What is required
Extract all lines that hold "Låsesmed" from the records below.

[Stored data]
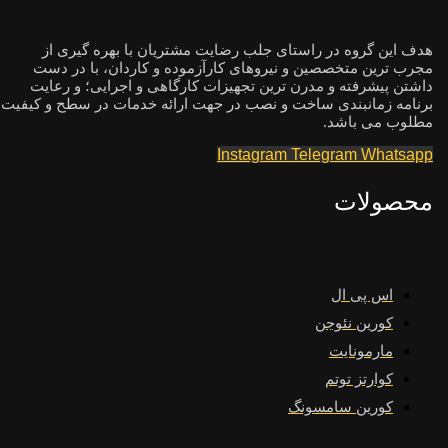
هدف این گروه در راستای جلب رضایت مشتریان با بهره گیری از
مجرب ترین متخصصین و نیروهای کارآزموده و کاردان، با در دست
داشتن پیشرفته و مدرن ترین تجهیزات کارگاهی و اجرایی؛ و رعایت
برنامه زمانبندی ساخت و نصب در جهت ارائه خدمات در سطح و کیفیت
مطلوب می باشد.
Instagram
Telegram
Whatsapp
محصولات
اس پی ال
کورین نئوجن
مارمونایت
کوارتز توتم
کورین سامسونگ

--

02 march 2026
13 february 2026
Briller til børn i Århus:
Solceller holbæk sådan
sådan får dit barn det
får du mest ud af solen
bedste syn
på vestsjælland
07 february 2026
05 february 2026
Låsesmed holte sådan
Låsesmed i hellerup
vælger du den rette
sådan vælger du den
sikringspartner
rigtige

Result below
Låsesmed holte sådan
Låsesmed i hellerup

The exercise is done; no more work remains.